Aparece así en el tablero una nueva ecuación, tradicionalmente olvidada -no solo en el entorno laboral, independientemente que hablemos de trabajo presencial o teletrabajo-, que es el de la salud mental y es que el teletrabajo, mal gestionado, puede aumentar el estrés o provocar depresión, o propiciar el llamado burnout, tres factores asociados al mundo laboral y que no son exactamente lo mismo.

Siendo conscientes de que hablamos de un retorno paulatino al lugar de trabajo, vamos a desgranar seis claves para que, aquellos que se han acostumbrado al teletrabajo, regresen al trabajo presencial de manera optimista.

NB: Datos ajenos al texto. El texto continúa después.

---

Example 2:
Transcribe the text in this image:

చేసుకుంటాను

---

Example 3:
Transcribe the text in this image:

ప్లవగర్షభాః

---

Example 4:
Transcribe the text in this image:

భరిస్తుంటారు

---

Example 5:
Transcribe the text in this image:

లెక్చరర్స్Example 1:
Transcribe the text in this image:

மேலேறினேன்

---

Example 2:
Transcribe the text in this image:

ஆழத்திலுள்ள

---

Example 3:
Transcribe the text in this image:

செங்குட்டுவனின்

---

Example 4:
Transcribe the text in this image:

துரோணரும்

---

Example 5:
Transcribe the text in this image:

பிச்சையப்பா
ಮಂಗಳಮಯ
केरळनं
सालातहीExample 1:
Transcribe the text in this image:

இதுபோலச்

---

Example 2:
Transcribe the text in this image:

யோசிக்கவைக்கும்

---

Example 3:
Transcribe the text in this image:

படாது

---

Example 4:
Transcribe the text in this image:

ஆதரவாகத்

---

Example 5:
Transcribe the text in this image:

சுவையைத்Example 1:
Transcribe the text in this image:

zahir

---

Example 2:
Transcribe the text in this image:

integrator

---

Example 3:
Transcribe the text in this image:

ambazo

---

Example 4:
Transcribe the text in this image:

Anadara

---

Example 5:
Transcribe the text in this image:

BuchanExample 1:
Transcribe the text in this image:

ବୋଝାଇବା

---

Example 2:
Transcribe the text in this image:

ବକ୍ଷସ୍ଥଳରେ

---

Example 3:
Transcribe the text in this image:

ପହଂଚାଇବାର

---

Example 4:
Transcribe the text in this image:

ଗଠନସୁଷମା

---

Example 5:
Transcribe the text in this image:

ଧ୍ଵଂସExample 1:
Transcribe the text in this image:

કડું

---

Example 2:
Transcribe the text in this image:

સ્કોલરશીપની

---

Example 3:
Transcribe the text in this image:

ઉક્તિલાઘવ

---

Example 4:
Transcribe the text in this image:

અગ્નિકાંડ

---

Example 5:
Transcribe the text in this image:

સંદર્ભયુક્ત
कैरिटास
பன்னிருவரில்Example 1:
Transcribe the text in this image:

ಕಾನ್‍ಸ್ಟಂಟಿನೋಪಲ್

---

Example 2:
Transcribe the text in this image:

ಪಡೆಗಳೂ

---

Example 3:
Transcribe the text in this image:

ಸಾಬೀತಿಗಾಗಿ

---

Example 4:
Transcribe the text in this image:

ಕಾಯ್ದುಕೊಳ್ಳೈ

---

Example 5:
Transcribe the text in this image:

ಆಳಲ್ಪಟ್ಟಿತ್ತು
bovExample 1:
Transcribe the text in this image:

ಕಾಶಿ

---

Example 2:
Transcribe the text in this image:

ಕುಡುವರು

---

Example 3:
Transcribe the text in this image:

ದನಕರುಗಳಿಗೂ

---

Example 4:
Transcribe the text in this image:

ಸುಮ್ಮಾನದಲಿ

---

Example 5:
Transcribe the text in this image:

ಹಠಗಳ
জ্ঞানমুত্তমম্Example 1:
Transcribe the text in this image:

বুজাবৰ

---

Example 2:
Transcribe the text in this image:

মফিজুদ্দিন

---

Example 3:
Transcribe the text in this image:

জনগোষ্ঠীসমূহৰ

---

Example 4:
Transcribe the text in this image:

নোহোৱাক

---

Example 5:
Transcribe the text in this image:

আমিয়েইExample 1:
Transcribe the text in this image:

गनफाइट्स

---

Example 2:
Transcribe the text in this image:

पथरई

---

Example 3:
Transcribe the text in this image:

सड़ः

Seis claves para el retorno saludable al trabajo presencial

No vamos a indicar ahora las pautas para crear un entorno seguro en el trabajo presencial en lo tocante al propio covid.-19, ya que son muchos los ejemplos que hemos encontrado, ya sean sobre aforos, distancias de seguridad, protocolos o desinfecciones.

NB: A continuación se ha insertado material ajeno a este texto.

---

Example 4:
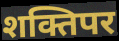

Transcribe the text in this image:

शक्तिपर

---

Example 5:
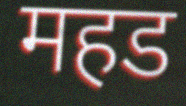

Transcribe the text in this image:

महड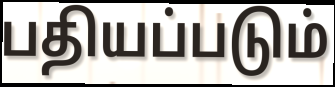
பதியப்படும்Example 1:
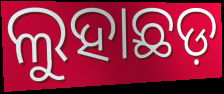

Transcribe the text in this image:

ଲୁହାଛଡ଼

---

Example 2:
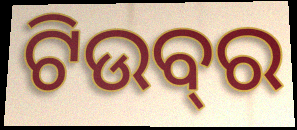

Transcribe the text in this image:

ଟିଉବ୍‍ର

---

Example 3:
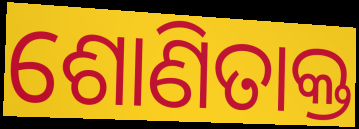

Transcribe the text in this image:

ଶୋଣିତାକ୍ତ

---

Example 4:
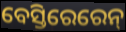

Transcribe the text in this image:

ବେସ୍ତିରେରେନ୍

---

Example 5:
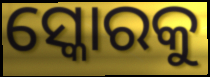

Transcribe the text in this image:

ସ୍କୋରକୁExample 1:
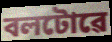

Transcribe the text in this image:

বলটোৱে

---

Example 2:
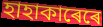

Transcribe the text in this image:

হাহাকাৰেৰে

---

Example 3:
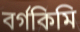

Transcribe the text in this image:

বৰ্গকিমি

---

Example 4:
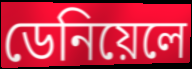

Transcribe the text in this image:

ডেনিয়েলে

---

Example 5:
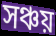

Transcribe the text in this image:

সঞ্চয়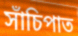
সাঁচিপাত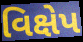
વિક્ષેપ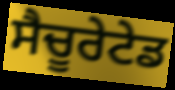
ਸੈਚੂਰੇਟੇਡ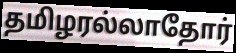
தமிழரல்லாதோர்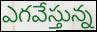
ఎగవేస్తున్న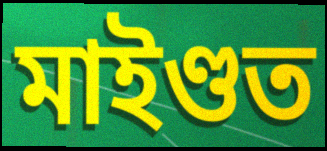
মাইণ্ডত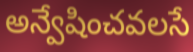
అన్వేషించవలసే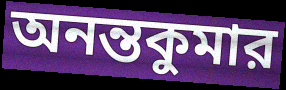
অনন্তকুমার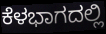
ಕೆಳಭಾಗದಲ್ಲಿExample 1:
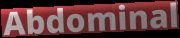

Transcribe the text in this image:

Abdominal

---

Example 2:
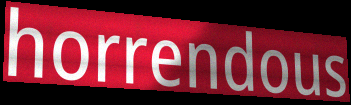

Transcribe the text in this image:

horrendous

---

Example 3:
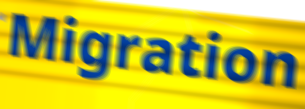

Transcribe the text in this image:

Migration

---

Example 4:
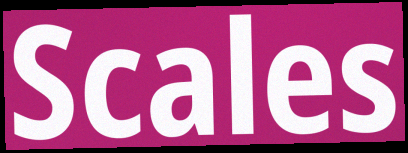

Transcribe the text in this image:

Scales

  • No negar el temor. Hay una sutil barrera entre quejarse por todo y hacer como que no ha pasado nada. Tanto empleadores como empleados han de tener claro que la situación aún puede ser comprometida, por lo que no es conveniente hacer ver que no ha pasado nada. Hablar, mantener una conversación fluida y sincera sobre posibles reticencias será necesaria en ambas direcciones.
  • Readaptación paulatina. Más allá de que la intención empresarial sea -o no- recuperar la presencialidad al completo, esta debe producirse de forma escalonada. Bien sea con algunos trabajadores o con algunos días, pero no un retorno total desde el primer día. Esto, a nivel empleado, es especialmente relevante para ir desconectando también del trabajo en casa. Por eso, no estaríamos buscando que el primer día haga absolutamente todas las horas de trabajo presencial, sino que se divida la jornada o, como opción, acercarse a la oficina de manera previa para volver a familiarizarse con el espacio.
  • Mantener los hábitos positivos del teletrabajo. Considerar las ventajas que el teletrabajo ha podido implementar es un buena forma de crear confianza en el trabajador, de demostrar que su opinión es importante y de que se le escucha. Razón por la que es necesaria una comunicación bidireccional entre ambas partes, más aún cuando la proximidad en el trabajo presencial lo puede permitir de forma más fluida que por teléfono o por correo electrónico
  • Divertirse. Cumpliendo con las normas de seguridad que así lo permitan, volver a concebir el espacio laboral como un lugar no exento de diversión será una de las claves, facilitada desde la dirección, para que el regreso no sea tan áspero. No hablamos de convertirlo en un parque temático, pero sí ser conscientes de que puede haber trabajadores a los que les cueste más esa vuelta a la oficina. Por eso, es conveniente no renunciar a un ámbito distendido en la medida de lo posible.
  • No anticipar. Desterrar pensamientos negativos será una forma espléndida de volver al trabajo. Pensemos cuando éramos niños y veamos el regreso como 'volver a ver', igual que echábamos de menos a los compañeros del colegio. No caer en fatalismos o pensamientos negativos será más que necesario, y por eso también es relevante dar su importancia a la salud mental dentro de la estructura organizativa de la empresa.
  • Mantenerse con los pies en la tierra. No pecar de optimista, pero tampoco de pesimista, sino ser consciente de los cambios y saber que será una labor adaptativa en la que todos estamos inmersos (trabajadores y empleadores) y que no cambiará de la noche a la mañana. Ahora más que nunca los buzones de sugerencias deben ser una vía importante de comunicación, siempre que tengamos claro ciertos mínimos en cuanto a seguridad, adaptación y nueva normalidad.